Sunday, November 28, 2010

What about this steak? It tastes like prison ass.

#47. Home For the Holidays (1995).

A little bit on the darker side, but absolutely full of charm, Home for the Holidays. (And in retrospect, I probably could have picked a different subject line for the Robert Downey, Jr. movie...)



So Robert Downey, Jr. admits to having used heroin during this making of this film, and I'm also pretty sure he said there are whole scenes he doesn't even remember doing. Honestly, I can't say it shows, he turns in yet another great performance.

Great supporting cast, too, Steve Guttenberg does a really good douchebag, and Cynthia Stevenson is also perfect as her...uh, sister. I mean this in a good way, but what an unlikeable bitch!

But it's full of really great lines, cute moments (not cutesy moments) and that touch of genuine reality I'm glad I cannot relate to very well, since I am lucky enough to have a family that is not severely dysfunctional. Even Claire Danes doesn't annoy me in this; (though to be fair her screen time clocks in at probably 5 whole minutes).
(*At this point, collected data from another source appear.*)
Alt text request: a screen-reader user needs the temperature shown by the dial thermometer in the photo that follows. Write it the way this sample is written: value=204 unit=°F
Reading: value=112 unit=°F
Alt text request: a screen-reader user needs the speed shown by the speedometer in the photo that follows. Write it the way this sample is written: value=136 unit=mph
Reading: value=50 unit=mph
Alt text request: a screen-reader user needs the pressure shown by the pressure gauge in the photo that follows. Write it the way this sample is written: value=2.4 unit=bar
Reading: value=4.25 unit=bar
The story refrains from being saccharine or wrapping things up neatly. With the exception of the final Dylon McDermott scene...puh-leeeze. I know it's pre-9/11, but I just don't buy the airplane scene or how empty the plane is, I don't care WHERE it's coming from or heading toward. So regardless, it's a little gooey at the end, but I can live with it.
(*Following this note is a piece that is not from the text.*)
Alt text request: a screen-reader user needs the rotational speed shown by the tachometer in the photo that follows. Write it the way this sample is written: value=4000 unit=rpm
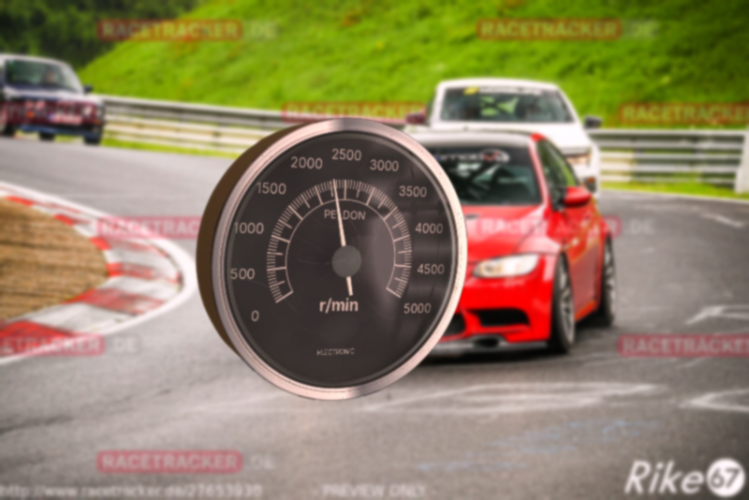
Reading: value=2250 unit=rpm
#46. The Shop Around the Corner (1940).

So this is the movie that You've Got Mail was based on. I hated that movie, but I'd been wanting to check this out since last year. I couldn't get my hands on it since it was monumentally on "long wait" with Netfux. So I got it a little earlier this year.



I usually dislike Jimmy Stewart, but either he's grown on me over the years or I've just mellowed out or both. I still loath Mr. Smith Goes to Washington with every ounce of my being, but occasionally I guess as an actor, Jimmy Stewart himself's not so bad.

This movie is certainly innocent; based on the pen-pal relationship he strikes up with an anonymous woman, it's more like an ode to Craig's List these days...I also love the obscenely naive idea that these people are thinking about getting engaged before even meeting. Awesome.

Now I don't recall You've Got Mail very well (aside from trying not to vomit in the theater), but I think it's more than different enough. On the other hand, I think the female lead here is pretty unlikeable...she's kind of a snippy bitch, and not in a good way! I feel like a bunch of character development got left on the editing room floor and now she just comes off like an uppity shit. I don't think it's Margaret Sullavan's fault, but not having seen her in anything else, I can't really say...!

But overall it was still a perfectly enjoyable Christmas movie. Glad I saw it.